La filosofía de Amaral

–Hablando de esto, han conocido el éxito y la radiofórmula, antes de ir por su cuenta. ¿Echa de menos algo de aquello?

–No, no. Es que nosotros no lo vemos como épocas separadas o etapas diferentes. Creo que la filosofía de la banda ha sido siempre la misma. Estamos agradecidísimos a todo el público porque la banda ha crecido básicamente por el boca a boca. Y a los medios que han hecho de Amaral un proyecto que ha superado todas nuestras expectativas.

–¿Cómo eran?

–Cuando empezamos a tocar podíamos pensar que el grupo iba a funcionar, porque la gente se entusiasmaba cuando tocábamos en los bares. Pero no éramos capaces de ver el alcance del proyecto. La filosofía de la banda ha sido la misma.
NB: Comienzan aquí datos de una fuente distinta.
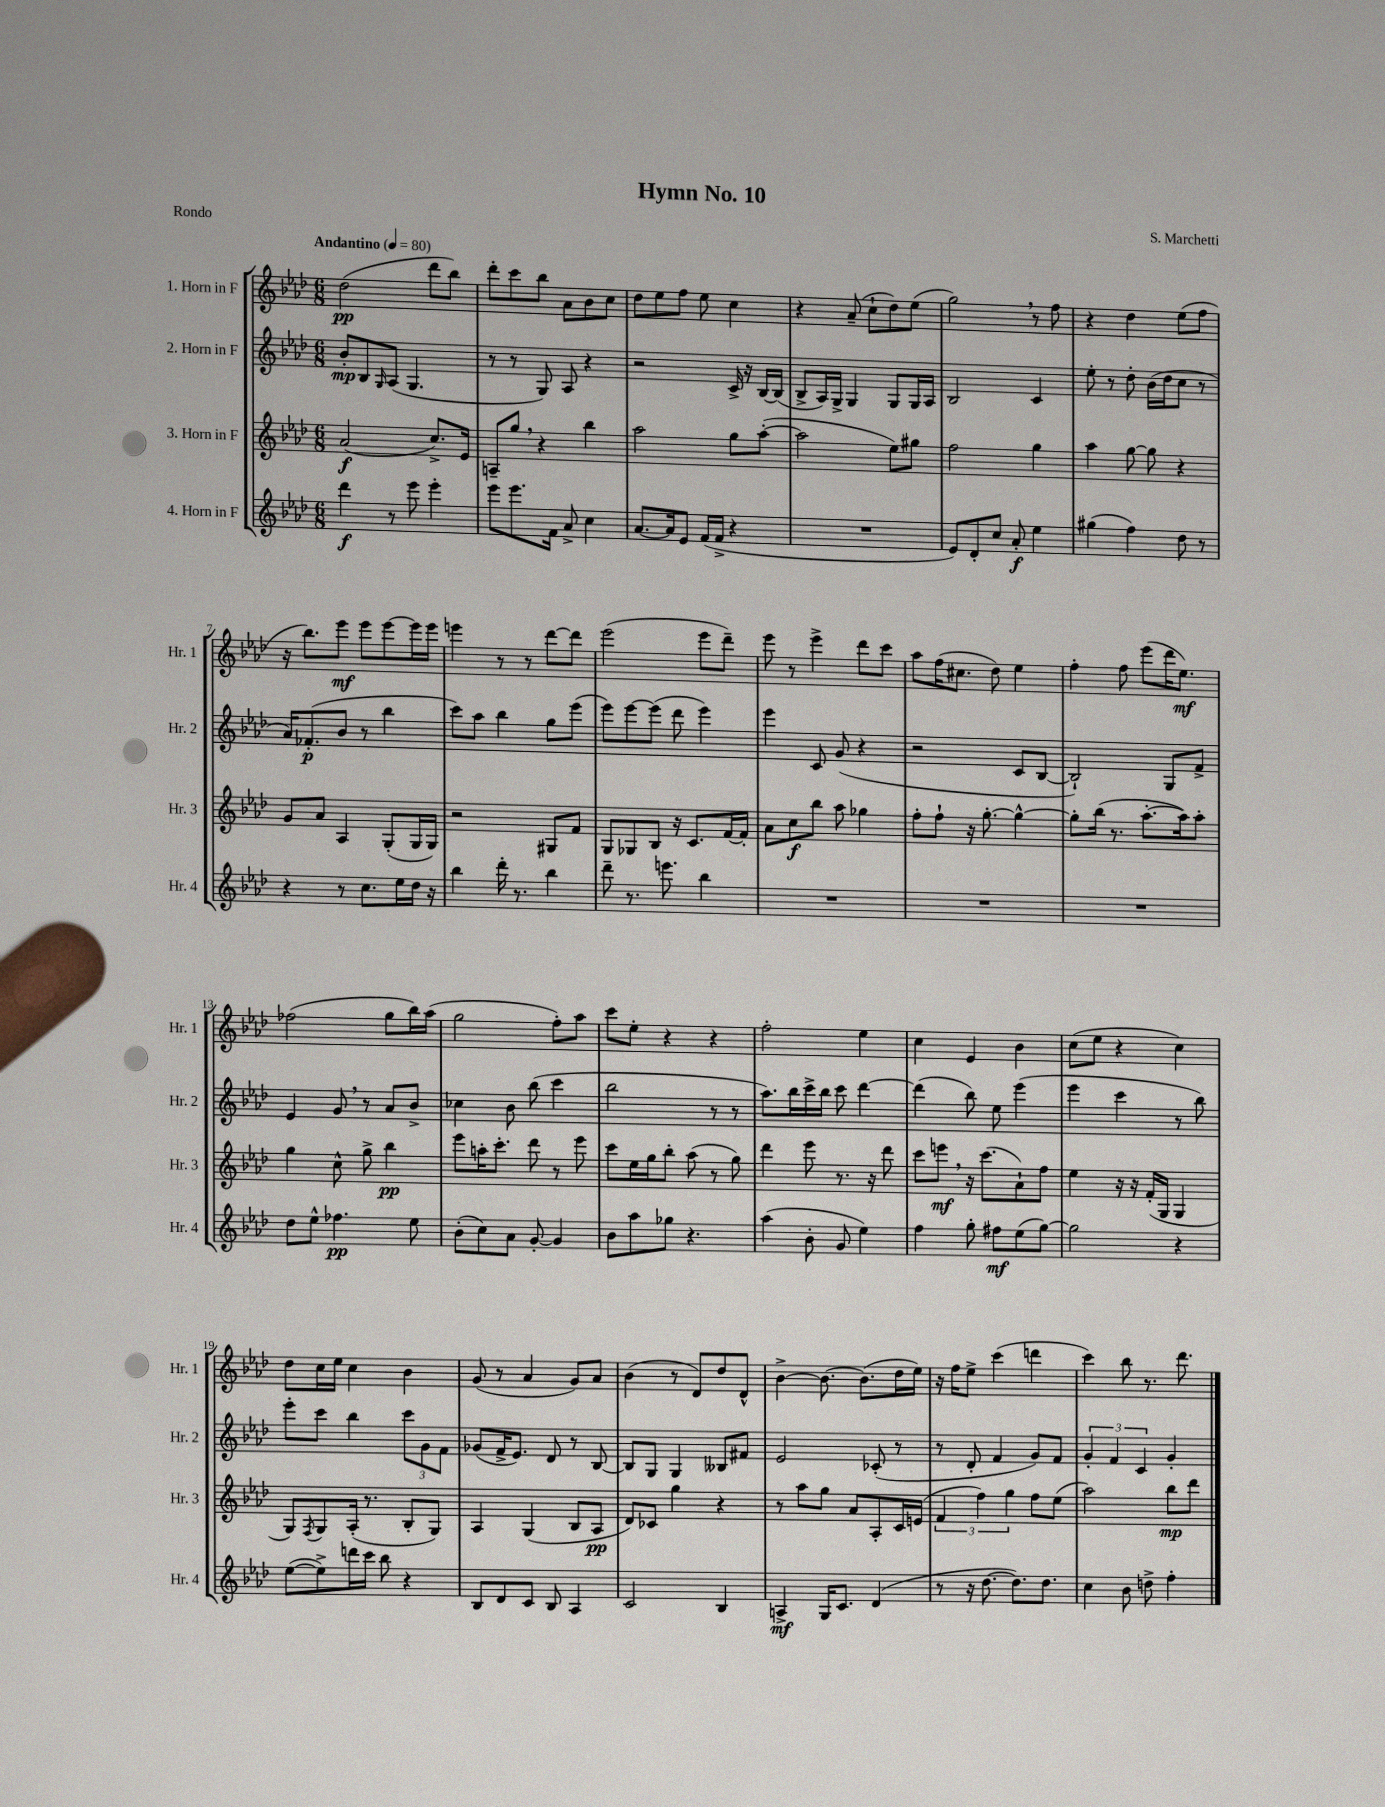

**kern	**kern	**kern	**kern
*staff4	*staff3	*staff2	*staff1
*clefG2	*clefG2	*clefG2	*clefG2
*k[b-e-a-d-]	*k[b-e-a-d-]	*k[b-e-a-d-]	*k[b-e-a-d-]
*M6/8	*M6/8	*M6/8	*M6/8
*MM80	*MM80	*MM80	*MM80
4ddd-	(2a-	8b-'	(2dd-
.	.	8B-	.
.	.	16qqG	.
8r	.	(8A-	.
8eee-	.	4.G	.
4eee-'	8.cc^)	.	8ddd-
.	.	.	8bb-)
.	16e-	.	.
=	=	=	=
8eee-	8A~	8r	8ddd-'
8.eee-	8gg	8r	8ccc
.	4r	8G)	8bb-
16f	.	.	.
8a-^	.	8A-	8a-
4cc	4bb-	4r	8b-
.	.	.	8cc
=	=	=	=
[8.a-	2aa-	2r	8dd-
.	.	.	8ee-
16a-]	.	.	.
8e-	.	.	8ff
(16f	.	.	8ee-
16f^	.	.	.
4r	8gg	16c^	4cc
.	.	16r	.
.	([8aa-'	[16B-	.
.	.	(16B-]	.
=	=	=	=
2.r	2aa-]	8B-^	4r
.	.	16A-)	.
.	.	16G^	.
.	.	4G	(8a-~
.	.	.	8cc`
.	8ee-)	8G	8dd-)
.	8gg#	16G	(8ee-
.	.	16A-	.
=	=	=	=
8e-)	2ff	2B-	2gg)
8d-'	.	.	.
8cc	.	.	.
8a-'	.	.	.
4ee-	4gg	4c	8r
.	.	.	8ff
=	=	=	=
(4gg#	4aa-	8ee-'	4r
.	.	8r	.
4ff)	[8gg	8dd-'	4dd-
.	8gg]	(16b-	.
.	.	16dd-	.
8dd-	4r	8cc	(8ee-
8r	.	8r	8ff
=	=	=	=
4r	8g	16a-)	16r
.	.	(8.f-'	8.bb-)
.	8a-	.	.
8r	4A-	8b-	8eee-
8.cc	.	8r	8eee-
.	(8G'	4bb-	[8eee-
16ee-	.	.	.
16dd-	16G	.	16eee-]
16r	16G)	.	16eee-
=	=	=	=
4bb-	2r	8ccc)	4eee
.	.	8aa-	.
16ddd-'	.	4bb-	8r
8.r	.	.	.
.	.	.	8r
4bb-	8G#	8gg	[8ddd-
.	8f	(8eee-	8ddd-]
=	=	=	=
8ddd-~	8G	8eee-)	(2eee-
8.r	8G-	[8eee-	.
.	8B-	(8eee-]	.
8.eee	.	.	.
.	16r	8ddd-	.
.	8.c	.	.
4bb-	.	4eee-)	8eee-
.	[16f	.	8ddd-~)
.	16f']	.	.
=	=	=	=
2.r	8a-	4eee-	8eee-
.	8cc	.	8r
.	8bb-	8c	4eee-^
.	8aa-	(8g	.
.	4gg-	4r	8ddd-
.	.	.	8ccc
=	=	=	=
2.r	8ff'	2r	8aa-
.	8ff`	.	(16ff
.	.	.	8.cc#
.	16r	.	.
.	[8.gg'	.	.
.	.	.	8dd-)
.	4gg^^_	8c	4ee-
.	.	[8B-	.
=	=	=	=
2.r	8gg']	2B-`])	4ff'
.	(16bb-	.	.
.	8.r	.	.
.	.	.	8ff
.	[8.aa-'	.	(8eee-
.	.	8G	16ddd-
.	16aa-])	.	8.ee-)
.	8aa-'	8f^	.
=	=	=	=
8dd-	4gg	4e-	(2ff-
8ee-^^	.	.	.
4.ff-	8cc^^	8g	.
.	8gg^	8r	.
.	4bb-	8a-	8gg
8ee-	.	8b-^	16bb-)
.	.	.	(16aa-
=	=	=	=
(8b-'	8eee-	4cc-	2gg
8cc)	16aa'	.	.
.	8.ccc'	.	.
8a-	.	8b-	.
[8g'	8ddd-	(8bb-	.
4g]	8r	4ccc	8ff')
.	8eee-	.	8aa-
=	=	=	=
8b-	8ccc	2bb-	8ccc
8aa-	16ee-	.	8ee-'
.	16gg	.	.
8gg-	8bb-'	.	4r
4.r	(8aa-	.	.
.	8r	8r	4r
.	8gg)	8r	.
=	=	=	=
(4aa-	4ddd-	8.aa-)	2ff'
.	.	16bb-	.
8b-'	8eee-	16ccc^	.
.	.	16bb-	.
8g	8.r	8ccc	.
4ee-)	.	[4ddd-	4ee-
.	16r	.	.
.	8ddd-	.	.
=	=	=	=
4ff	8ccc	(4ddd-]	4cc
.	8eee	.	.
8gg'	16r	8bb-)	4e-
.	(8.ccc	.	.
8ff#	.	8ee-	.
(8ee-	8a-`)	(4eee-	4b-
[8gg)	8ff	.	.
=	=	=	=
2gg]	4ee-	4eee-	(8cc
.	.	.	8ee-
.	16r	4ccc	4r
.	16r	.	.
.	(16f'	.	.
.	16G	.	.
4r	4G	8r	4cc)
.	.	8bb-)	.
=	=	=	=
([8ee-	8G)	8eee-'	8dd-
.	8qF	.	.
8ee-^])	8G	8ccc	16cc
.	.	.	16ee-
16ddd	(16A-'	4bb-	4cc
16ccc	8.r	.	.
8bb-	.	.	.
4r	8B-'	12ccc	4b-
.	.	12g	.
.	8G)	.	.
.	.	12f	.
=	=	=	=
8B-	4A-	(8g-	(8g
8d-	.	16f^	8r
.	.	8.e-)	.
8c	(4G	.	4a-
8B-	.	8d-	.
4A-	8B-	8r	8g)
.	8A-	[8B-	8a-
=	=	=	=
2c	8d-)	8B-]	(4b-
.	8c-	8G	.
.	4gg	4G	8r
.	.	.	8d-)
4B-	4r	8B--	8dd-
.	.	8f#	8d-^^
=	=	=	=
4A^	8r	2e-	[4b-^
.	8aa-	.	.
16G	8gg	.	8.b-_
8.c	.	.	.
.	8a-	.	.
.	.	.	(8.b-]
(4d-	8A-'	(8c-'	.
.	16c	8r	16dd-
.	(16e	.	16ee-)
=	=	=	=
8r	6f	8r	16r
.	.	.	16ff
16r	.	8d-'	8ee-^
.	6ff)	.	.
[8.dd-	.	.	.
.	.	4f	(4ccc
.	6gg	.	.
8.dd-])	.	.	.
.	8ff	8g)	4ddd
8.dd-	.	.	.
.	(8ee-	8f	.
=	=	=	=
4cc	2aa-)	6g'	4ccc)
.	.	6f	.
8b-	.	.	8bb-
.	.	6c	.
8dd^	.	.	8.r
4ff'	8bb-	4g'	.
.	.	.	8.ddd-
.	8ddd-	.	.
==	==	==	==
*-	*-	*-	*-
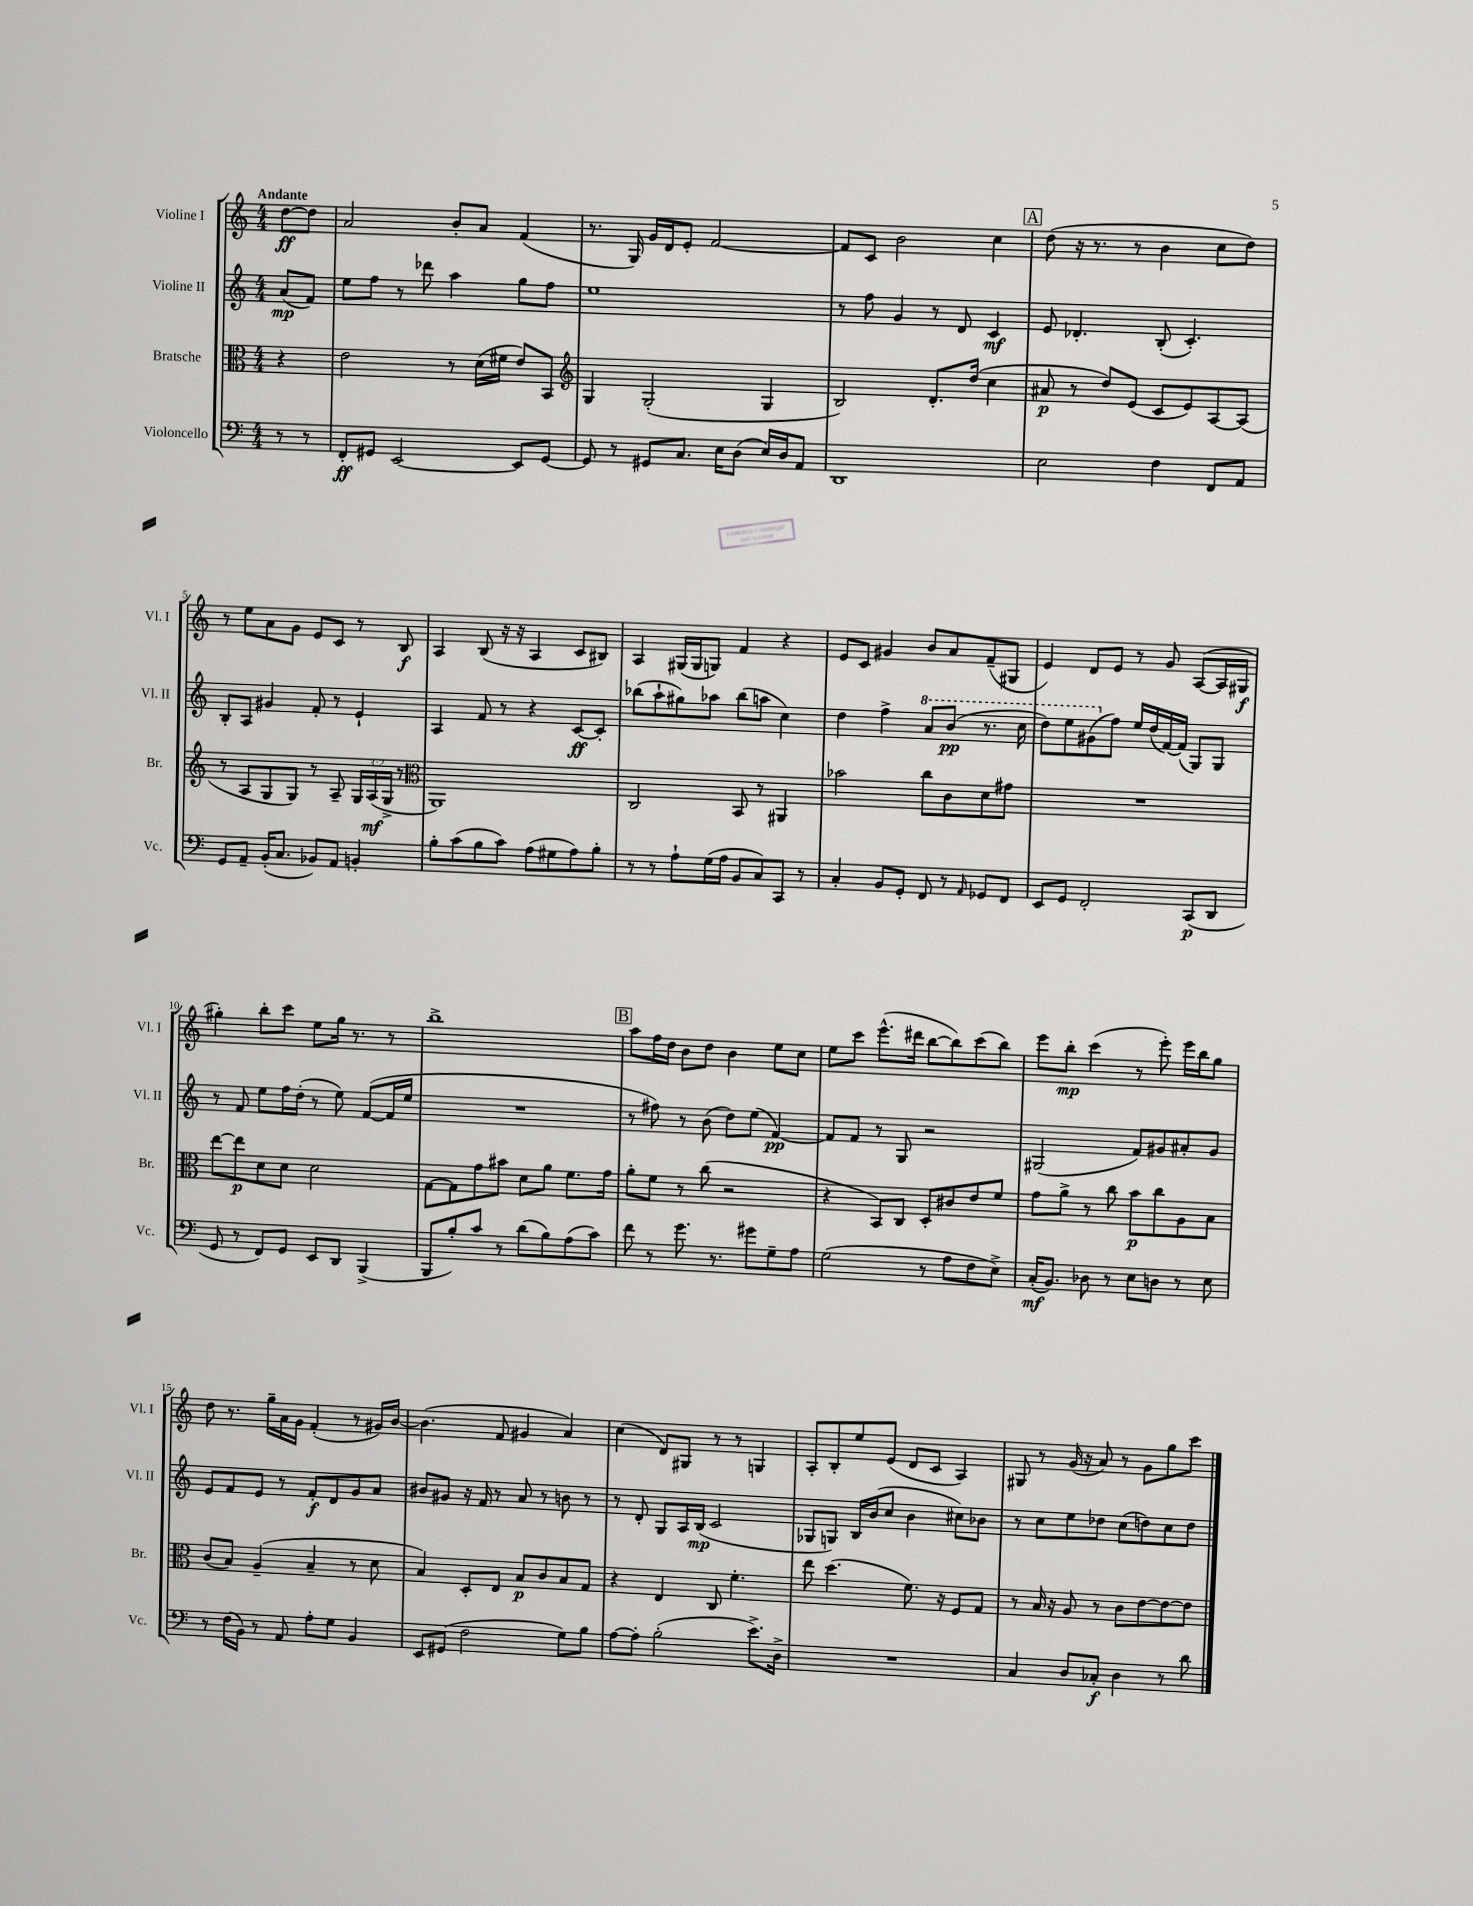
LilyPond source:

<<
\new StaffGroup <<
\new Staff = "s0" \with { instrumentName = "Violine I" shortInstrumentName = "Vl. I" } {
    \clef treble \key c \major \numericTimeSignature \time 4/4 \partial 4 \tempo "Andante"
    d''8~\ff d''8 |
    a'2 b'8-. a'8 f'4( |
    r8. g16) g'16 d'16 e'8-. f'2~ |
    f'8 c'8 b'2 c''4 |
    \mark \markup { \box "A" } d''8( r16 r8. r8 b'4 c''8 d''8) |
    r8 e''8 a'8 g'8 e'8 c'8 r8 b8\f |
    a4 b8( r16 r16 a4 c'8 bis8) |
    a4 gis16( gis16 g8) f'4 r4 |
    e'8 c'8 gis'4 b'8 a'8 f'8--( gis8 |
    e'4) d'8 e'8 r8 g'8 a8~( a16 gis16\f |
    gis''4-.) b''8-. c'''8 e''8 gis''16 r8. r8 |
    b''1-> |
    \mark \markup { \box "B" } a''8 f''16 d''16 b'8 d''8 b'4 e''8 c''8 |
    e''8 c'''8 e'''8.-^( dis'''16 b''8~ b''8) c'''8( b''8) |
    e'''8 b''8-.\mp c'''4( r8 e'''8-.) e'''16 b''16 g''8 |
    d''8 r8. g''16-- a'16 g'16 f'4-.( r8 gis'16) b'16~ |
    b'4.( f'8 gis'4 a'4) |
    c''4( d'8) gis8 r8 r8 g4 |
    a8-. b8-. e''8 e'8( d'8 c'8 a4) |
    gis8 r8 g'16( r16 a'8) r8 g'8 g''8 c'''8 \bar "|." |
}
\new Staff = "s1" \with { instrumentName = "Violine II" shortInstrumentName = "Vl. II" } {
    \clef treble \key c \major \numericTimeSignature \time 4/4 \partial 4
    a'8\mp( f'8) |
    e''8 f''8 r8 des'''8 a''4 g''8 f''8 |
    e''1 |
    r8 f''8 g'4 r8 d'8 c'4\mf |
    \mark \markup { \box "A" } e'8 des'4.-. b8-.( c'4.-.) |
    b8-. a8 gis'4 f'8-. r8 e'4-! |
    a4 f'8 r8 r4 c'8~\ff c'8-. |
    bes''8( a''8-! gis''8) aes''8 bes''8( a''8 c''4) |
    d''4 f''4-> \ottava #1 a''8 b''8\pp( r8. c'''16 |
    d'''8) e'''8 gis''8( \ottava #0 f''8) e''16 d''16( f'16~) f'16( g8) g8 |
    r8 f'8 e''8 f''16 d''16-.( r8 e''8) f'8~( f'16 e''16 |
    R1 |
    \mark \markup { \box "B" } r8 fis''8) r8 b'8( d''8) e''8( f'4~\pp) |
    f'8 f'8 r8 g8 r2 |
    gis2( f'8) gis'8 ais'8-. gis'8 |
    e'8 f'8 e'8 r8 f'8-.\f d'8 g'8 a'8 |
    bis'8 gis'8 r16 f'16 r8 a'8 r8 b'8 r8 |
    r8 d'8-. g8 a16 b16\mp( c'2 |
    ges8 g8) b16 b'16( c''8 b'4 cis''8) bes'8 |
    r8 c''8 e''8 des''8 c''8( d''8) c''8 d''8 \bar "|." |
}
\new Staff = "s2" \with { instrumentName = "Bratsche" shortInstrumentName = "Br." } {
    \clef alto \key c \major \numericTimeSignature \time 4/4 \override Staff.TupletNumber.text = #tuplet-number::calc-fraction-text \partial 4
    r4 |
    e'2 r8 d'16( fis'16 e'8) b,8 |
    \clef treble g4 g2-.( g4 |
    b2) d'8.-. d''16( c''4 |
    \mark \markup { \box "A" } ais'8\p r8 d''8) e'8( c'8 e'8) a8~ a8( |
    r8 a8 g8 g8) r8 a8-- \tuplet 3/2 { g16 a16\mf( g16-> } r8 |
    \clef alto a,1) |
    c2 b,8 r8 ais,4 |
    bes'2 c''8 c'8 d'8 gis'8 |
    R1 |
    e''8~ e''8\p d'8 d'8 d'2 |
    g8~ g8 g'8 bis'8 d'8 a'8 f'8. g'16 |
    \mark \markup { \box "B" } a'8-. f'8 r8 c''8( r2 |
    r4 b,8) c8 d8-. cis'8 e'8 f'8 |
    g'8 a'8-> r8 c''8 b'8\p c''8 a8 b8 |
    c'8( b8) a4--( b4-- r8 d'8 |
    b4) d8-. e8 b8\p c'8 b8 g8 |
    r4 e4 c8 f'4.-. |
    e''8 d''4.( f'8.) r16 f8 g8 |
    r8 b16 r16 a8 r8 c'8 e'8~ e'8~ e'8 \bar "|." |
}
\new Staff = "s3" \with { instrumentName = "Violoncello" shortInstrumentName = "Vc." } {
    \clef bass \key c \major \numericTimeSignature \time 4/4 \partial 4
    r8 r8 |
    f,8-.\ff gis,8 e,2~ e,8 gis,8~ |
    gis,8 r8 gis,8 c8. e16 d8( e16) d16 a,8 |
    d,1 |
    \mark \markup { \box "A" } e2 f4 f,8 a,8 |
    g,8 a,8-- b,16-.( c8. bes,8) a,8 b,4-. |
    b8-. c'8( b8 c'8) a8( gis8 a8) b8-. |
    r8 r8 a8-! g16( a16 b,8 c8) c,8 r8 |
    c4-. b,8 g,8-. f,8 r8 \grace { a,16 } ges,8 f,8 |
    e,8 g,8 f,2-. c,8\p( d,8 |
    g,8 r8 f,8) g,8 e,8 d,8 b,,4->( |
    b,,8 b8-.) c'8 r8 d'8( b8) a8( c'8) |
    \mark \markup { \box "B" } f'8 r8 g'8. r8. gis'8 g8-- a8 |
    g2( r8 a8 f8 e8->) |
    c16-.\mf( b,8.) des8 r8 e8 d8 r8 e8 |
    r8 f16( b,16) r8 a,8 a8-. g8 b,4 |
    e,8 gis,8( f2 g8) b8 |
    a8~ a8-. b2-.( e'8.->) d16-> |
    R1 |
    c4 d8 ces8-.\f d4 r8 d'8 \bar "|." |
}
>>
>>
Creo que tiene más que ver con el entorno que alguien publique que Amaral se autoeditan en 2011, cuando llevábamos haciéndolo desde 2007. Somos tan poco atentos a las cosas que tienen que ver con la mercadotecnia que ni lo habíamos explicado ni le habíamos puesto nombre a nuestro sello. Estamos agradecidísimos, es un sentimiento que compartimos los dos y no tenemos ni palabras ni redes sociales suficientes para dar las gracias a todos los que nos han permitido hacer lo que más amamos. Siempre de forma absolutamente libre y entendiendo la música como un medio de expresión. Nunca hemos querido repetir la misma historia dos veces.

–¿Cuánto han cambiado las canciones de ‘Nocturnal’ en estos meses de conciertos?

–Han evolucionado para bien, como podréis ver en el Buesa Arena. Pienso que están construidas sobre bases bastante sólidas y en directo tienen algo de hipnótico, toda la banda sentimos energía tocándolas. Estamos muy contentos tanto con el público como por la parte sonora.

–¿Hasta qué punto ha sido natural la convivencia de estos temas c0n el material previo?

–En este caso, desde los ensayos. Ya incluimos algunas canciones en un par de festivales antes de grabar. Para nosotros, cuando nos ponemos a tocar puede cobrar sentido una de cuando vivíamos en Zaragoza o de las últimas. Conviven perfectamente y la gente creo que lo percibe.

Dylan, «clásico y referente»

–¿Cómo es Amaral en directo en octubre de 2016?

–Tocamos como si fuera la primera vez que subimos al escenario. Es como algo hipnótico, como una especie de iceberg de energía donde la punta es Eva. No somos demasiado racionales cuando tocamos, hay un punto de descarga y lo más importante es lo que no se racionaliza. Creo que es lo que le da sentido a un concierto.

–¿Cuánto espacio se dan entre Eva y usted para lo improvisado en directo?

–Todo. No recuerdo haber tocado una canción exactamente de la misma manera. El esquema puede ser el mismo, con una melodía y un hilo conductor rítmico. Pero pueden variar timbres, texturas sonoras e incluso figuras armónicas. Los ‘riffs’ nunca se tocan igual. Creo que la repetición y la música no se llevan bien.

–Eso o sabe muy bien Dylan, para quien han abierto conciertos. ¿Se posiciona con el Nobel?

–No voy a entrar. Dylan es un clásico y un referente, tanto en textos como en manera de hacer música, con premio y sin él.

–¿Cuántas guitarras y de qué tipo se lleva de gira?

–Una de doce cuerdas, tres Gibson diferentes, una acústica de doce para hacer una Eva y yo solos. Ella lleva otra acústica, su Telecaster y una Rickenbacker.

–¿Qué supone que a uno le cambien las cuerdas y le pongan a punto los instrumentos en gira?

–Es un lujo. Conviene no olvidarlo. Aunque llevemos mucho tiempo viajando con técnicos –la mayoría, desde 2000– no es lo que sucede con el común de las bandas en este país. Y hay que estar agradecidos y no olvidar de dónde viene uno.